= Beginning of Section =

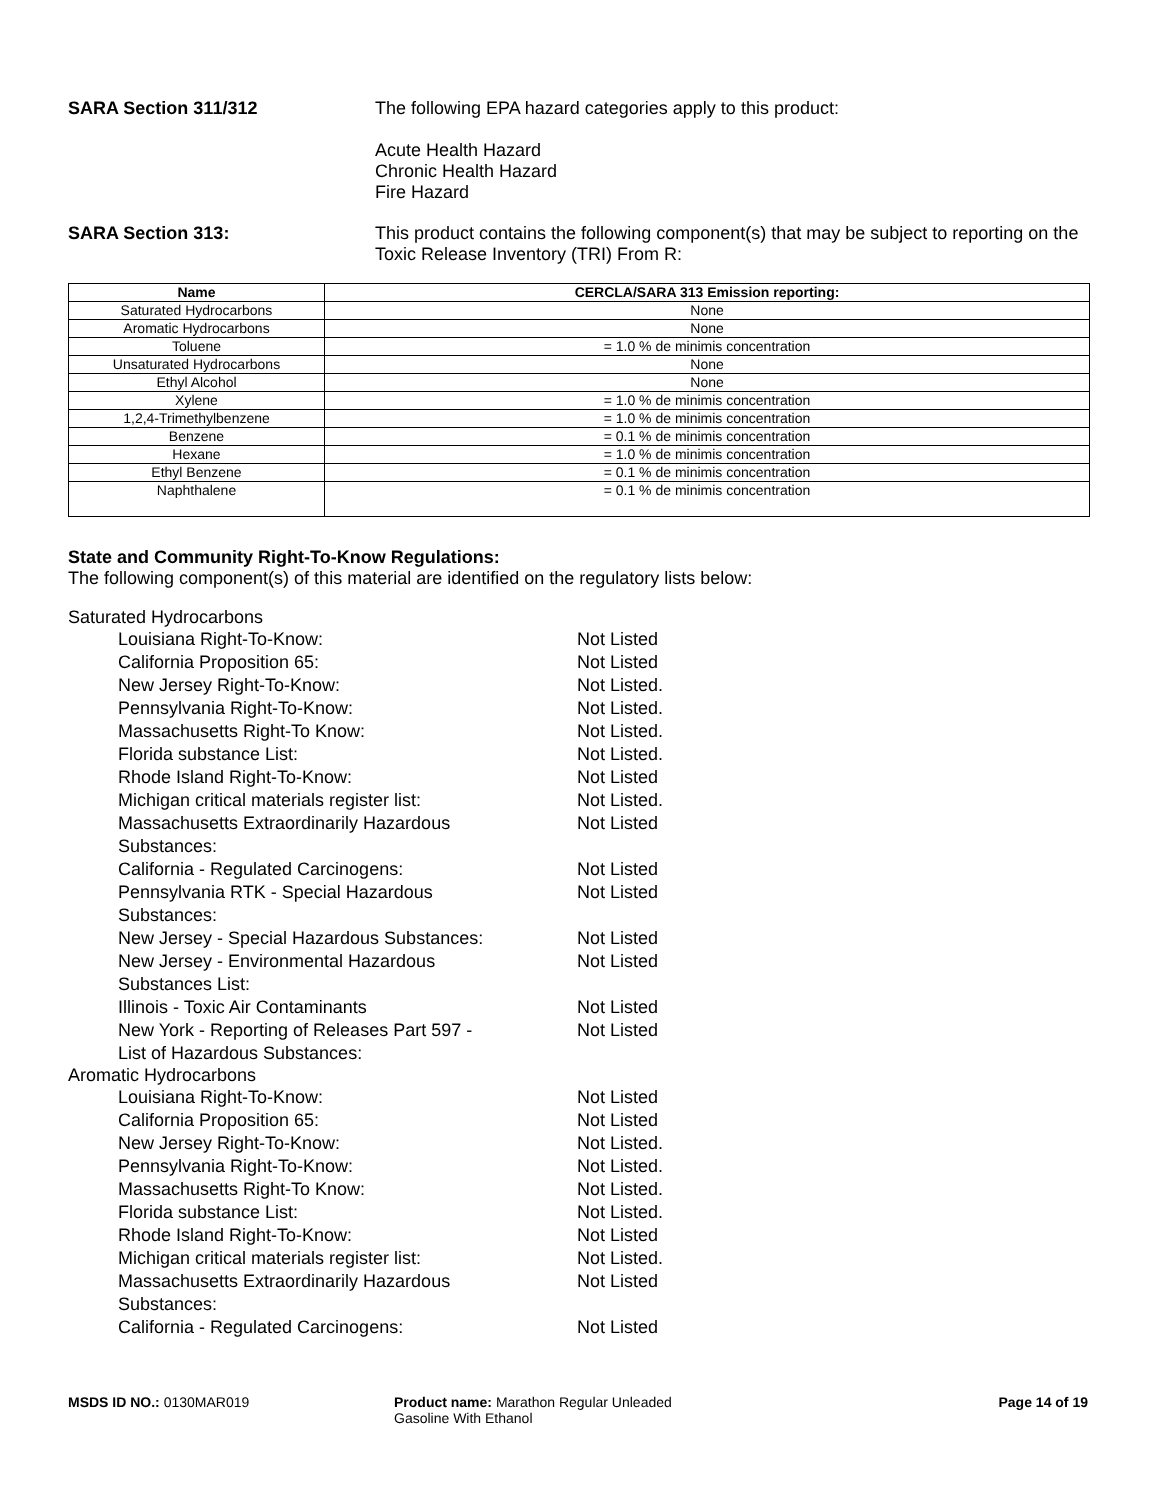SARA Section 311/312 The following EPA hazard categories apply to this product:
Acute Health Hazard
Chronic Health Hazard
Fire Hazard
SARA Section 313: This product contains the following component(s) that may be subject to reporting on the Toxic Release Inventory (TRI) From R:
| Name | CERCLA/SARA 313 Emission reporting: |
| --- | --- |
| Saturated Hydrocarbons | None |
| Aromatic Hydrocarbons | None |
| Toluene | = 1.0 % de minimis concentration |
| Unsaturated Hydrocarbons | None |
| Ethyl Alcohol | None |
| Xylene | = 1.0 % de minimis concentration |
| 1,2,4-Trimethylbenzene | = 1.0 % de minimis concentration |
| Benzene | = 0.1 % de minimis concentration |
| Hexane | = 1.0 % de minimis concentration |
| Ethyl Benzene | = 0.1 % de minimis concentration |
| Naphthalene | = 0.1 % de minimis concentration |
State and Community Right-To-Know Regulations:
The following component(s) of this material are identified on the regulatory lists below:
Saturated Hydrocarbons
| Louisiana Right-To-Know: | Not Listed |
| California Proposition 65: | Not Listed |
| New Jersey Right-To-Know: | Not Listed. |
| Pennsylvania Right-To-Know: | Not Listed. |
| Massachusetts Right-To Know: | Not Listed. |
| Florida substance List: | Not Listed. |
| Rhode Island Right-To-Know: | Not Listed |
| Michigan critical materials register list: | Not Listed. |
| Massachusetts Extraordinarily Hazardous Substances: | Not Listed |
| California - Regulated Carcinogens: | Not Listed |
| Pennsylvania RTK - Special Hazardous Substances: | Not Listed |
| New Jersey - Special Hazardous Substances: | Not Listed |
| New Jersey - Environmental Hazardous Substances List: | Not Listed |
| Illinois - Toxic Air Contaminants | Not Listed |
| New York - Reporting of Releases Part 597 - List of Hazardous Substances: | Not Listed |
Aromatic Hydrocarbons
| Louisiana Right-To-Know: | Not Listed |
| California Proposition 65: | Not Listed |
| New Jersey Right-To-Know: | Not Listed. |
| Pennsylvania Right-To-Know: | Not Listed. |
| Massachusetts Right-To Know: | Not Listed. |
| Florida substance List: | Not Listed. |
| Rhode Island Right-To-Know: | Not Listed |
| Michigan critical materials register list: | Not Listed. |
| Massachusetts Extraordinarily Hazardous Substances: | Not Listed |
| California - Regulated Carcinogens: | Not Listed |
MSDS ID NO.: 0130MAR019 Product name: Marathon Regular Unleaded Gasoline With Ethanol
Page 14 of 19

= End of Section =

Task details >>
From the first line of the material down to the line containing "Ethyl Benzene |", inclusive, return each line exactly, skipping any picture.

Task output >>
SARA Section 311/312 The following EPA hazard categories apply to this product:
Acute Health Hazard
Chronic Health Hazard
Fire Hazard
SARA Section 313: This product contains the following component(s) that may be subject to reporting on the Toxic Release Inventory (TRI) From R:
| Name | CERCLA/SARA 313 Emission reporting: |
| --- | --- |
| Saturated Hydrocarbons | None |
| Aromatic Hydrocarbons | None |
| Toluene | = 1.0 % de minimis concentration |
| Unsaturated Hydrocarbons | None |
| Ethyl Alcohol | None |
| Xylene | = 1.0 % de minimis concentration |
| 1,2,4-Trimethylbenzene | = 1.0 % de minimis concentration |
| Benzene | = 0.1 % de minimis concentration |
| Hexane | = 1.0 % de minimis concentration |
| Ethyl Benzene | = 0.1 % de minimis concentration |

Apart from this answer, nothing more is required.